[PASSAGE PROVIDED]:
Segment Open

The lithium-ion batteries that power electric vehicles and phones charge and discharge by ferrying lithium ions back and forth between two electrodes, an anode and a cathode. The more lithium ions the electrodes are able to absorb and release, the more energy the battery can store.
One issue plaguing today’s commercial battery materials is that they are only able to release about half of the lithium ions they contain. A promising solution is to cram cathodes with extra lithium ions, allowing them to store more energy in the same amount of space. But for some reason, every new charge and discharge cycle slowly strips these lithium-rich cathodes of their voltage and capacity.
A new study provides a comprehensive model of this process, identifying what gives rise to it and how it ultimately leads to the battery’s downfall. Led by researchers from Stanford University and the Department of Energy’s SLAC National Accelerator Laboratory and Lawrence Berkeley National Laboratory, it was published today in Nature Materials.
“This research addressed a lot of misconceptions in the field,” says study lead William Gent, a Stanford University Siebel Scholar and winner of an Advanced Light Source and Molecular Foundry Doctoral Fellowship at Berkeley Lab. “There's a long way to go, but now we have a foundational understanding of the properties that lead to this process that's going to help us harness its power rather than just stab at it in the dark.”
The cycling of lithium through a battery is like a sponge relay, a staple of picnics and Fourth of July barbecues that challenges participants to transfer water from one bucket to another using only a sponge. The more absorbent the sponge, the more water can be squeezed into the second bucket.
Lithium-rich battery cathodes are like super-absorbent sponges, able to soak up nearly twice as many lithium ions as commercial cathodes, packing as much as twice the energy into the same amount of space. This could allow for smaller phone batteries and electric vehicles that travel farther between charges.
Most lithium ion battery cathodes contain alternating layers of lithium and transition metal oxides – elements like nickel or cobalt combined with oxygen. In commercial batteries, every time a lithium atom leaves the cathode for the anode, an electron is snagged from a transition metal atom. These electrons create the electrical current and voltage necessary to charge the material.
But something different happens in lithium-rich batteries.
“An unusual feature of lithium-rich cathodes is that the electron comes from the oxygen rather than the transition metal,” says Michael Toney, a distinguished staff scientist at SLAC and a co-author of the paper. “This process, called oxygen oxidation, enables cathodes to extract about 90 percent of the lithium at a high enough voltage that it boosts the energy stored in the battery.”

Segment Closed

Chart comprehension data:
Segment Open

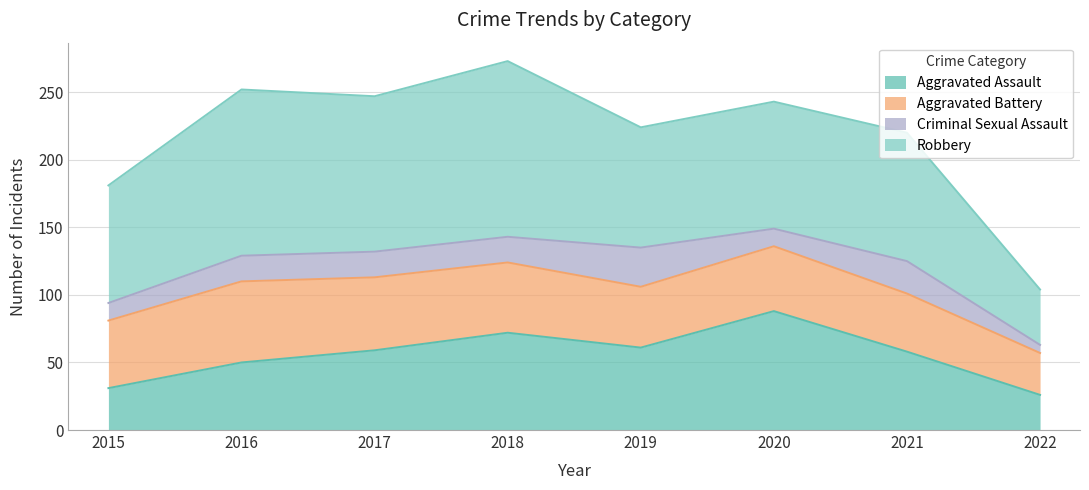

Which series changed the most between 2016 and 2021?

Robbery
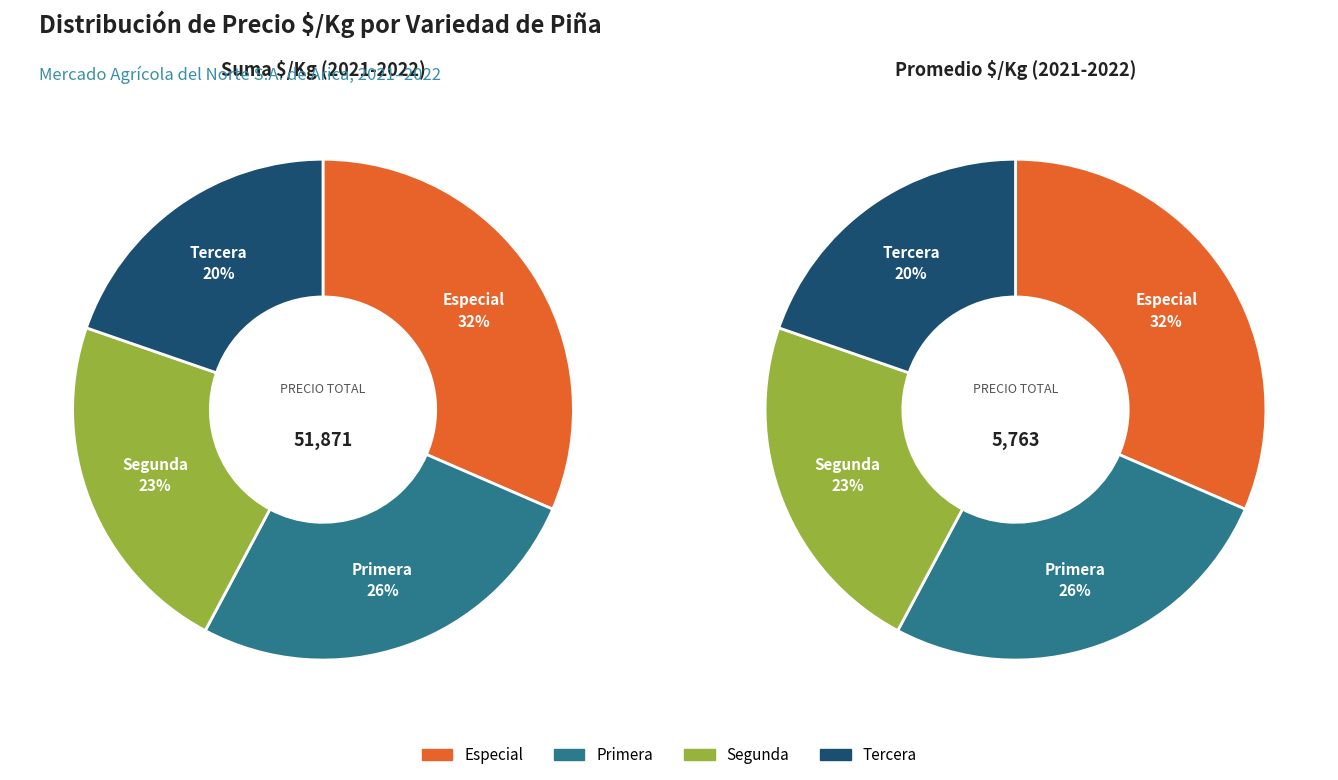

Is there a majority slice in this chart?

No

Segment Closed

[EXERCISE GOAL]: Please reproduce the passage on lithium-rich battery cathodes from "The lithium-ion batteries" to "voltage and capacity.", word for word. You won't need the chart comprehension data.

[SOLUTION TO THE PROBLEM]:
The lithium-ion batteries that power electric vehicles and phones charge and discharge by ferrying lithium ions back and forth between two electrodes, an anode and a cathode. The more lithium ions the electrodes are able to absorb and release, the more energy the battery can store.
One issue plaguing today’s commercial battery materials is that they are only able to release about half of the lithium ions they contain. A promising solution is to cram cathodes with extra lithium ions, allowing them to store more energy in the same amount of space. But for some reason, every new charge and discharge cycle slowly strips these lithium-rich cathodes of their voltage and capacity.